_Trecho_:
=====

A Agência Nacional de Energia Elétrica (Aneel) anunciou nesta sexta-feira (29) a manutenção da bandeira tarifária amarela para o mês de junho. Com a decisão, os consumidores continuarão pagando um acréscimo de R$ 1,885 a cada 100 quilowatts-hora (kWh) consumidos na conta de energia elétrica.
Segundo a agência reguladora, a medida foi adotada em razão da redução do volume de chuvas registrada em diversas regiões do país, cenário que diminui a capacidade de geração das usinas hidrelétricas e amplia a necessidade de utilização das usinas termelétricas, cuja produção possui custo mais elevado.
Em nota, a Aneel informou que a manutenção da bandeira amarela está relacionada ao avanço do período seco no Brasil, condição que impacta diretamente o sistema de geração de energia elétrica.
A bandeira amarela já havia sido acionada em maio, após previsões climáticas apontarem precipitações abaixo da média. Para junho, a agência avaliou que houve deterioração das condições de geração, o que justificou a permanência da cobrança adicional.
Havia expectativa de aumento ainda maior na tarifa. Projeções da Câmara de Comercialização de Energia Elétrica (CCEE) indicavam a possibilidade de acionamento da bandeira vermelha patamar 1, que acrescentaria R$ 4,463 a cada 100 kWh consumidos.

=====

_Dados extraídos_:
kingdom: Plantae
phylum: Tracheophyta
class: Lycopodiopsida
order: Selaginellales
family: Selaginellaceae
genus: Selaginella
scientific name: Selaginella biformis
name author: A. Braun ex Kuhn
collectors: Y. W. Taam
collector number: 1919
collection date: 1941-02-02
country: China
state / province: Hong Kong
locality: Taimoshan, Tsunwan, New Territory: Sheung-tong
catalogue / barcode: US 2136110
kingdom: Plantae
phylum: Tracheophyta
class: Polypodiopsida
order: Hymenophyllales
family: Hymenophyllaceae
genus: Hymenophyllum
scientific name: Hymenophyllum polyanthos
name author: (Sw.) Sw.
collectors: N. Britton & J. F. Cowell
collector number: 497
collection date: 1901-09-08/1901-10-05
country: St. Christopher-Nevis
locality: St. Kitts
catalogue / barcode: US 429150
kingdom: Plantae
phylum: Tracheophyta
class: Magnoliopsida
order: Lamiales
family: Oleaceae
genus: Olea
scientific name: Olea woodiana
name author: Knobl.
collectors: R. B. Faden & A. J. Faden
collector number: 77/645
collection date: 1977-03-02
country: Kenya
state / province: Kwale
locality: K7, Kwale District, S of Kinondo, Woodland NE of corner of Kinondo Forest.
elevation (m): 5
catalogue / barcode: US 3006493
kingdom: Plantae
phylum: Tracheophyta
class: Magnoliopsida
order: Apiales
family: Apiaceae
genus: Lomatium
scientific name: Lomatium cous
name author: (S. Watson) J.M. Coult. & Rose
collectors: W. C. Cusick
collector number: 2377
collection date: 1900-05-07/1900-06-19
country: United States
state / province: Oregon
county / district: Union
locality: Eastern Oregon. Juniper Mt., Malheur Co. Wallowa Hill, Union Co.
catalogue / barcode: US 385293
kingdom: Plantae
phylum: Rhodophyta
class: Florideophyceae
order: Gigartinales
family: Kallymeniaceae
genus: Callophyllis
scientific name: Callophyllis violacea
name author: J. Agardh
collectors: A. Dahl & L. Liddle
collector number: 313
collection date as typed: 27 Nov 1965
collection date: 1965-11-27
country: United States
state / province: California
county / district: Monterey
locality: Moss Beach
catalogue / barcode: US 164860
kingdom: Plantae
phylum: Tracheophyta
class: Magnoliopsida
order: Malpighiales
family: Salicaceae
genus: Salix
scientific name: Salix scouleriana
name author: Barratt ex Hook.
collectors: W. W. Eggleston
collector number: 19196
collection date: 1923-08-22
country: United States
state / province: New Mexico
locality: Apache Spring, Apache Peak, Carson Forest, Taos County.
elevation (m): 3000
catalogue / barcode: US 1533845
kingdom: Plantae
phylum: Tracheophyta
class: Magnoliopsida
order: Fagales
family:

=====

_Enunciado_:
Responda com base no trecho sobre a bandeira tarifária de junho:
1. Qual acréscimo a bandeira amarela impõe a cada 100 kWh consumidos?
2. Em que mês a bandeira amarela já havia sido acionada?
3. Que bandeira as projeções da CCEE indicavam como possível?
As linhas não têm relação com o trecho.

_Resposta escrita_:
1. R$ 1,885.
2. Em maio.
3. A bandeira vermelha patamar 1.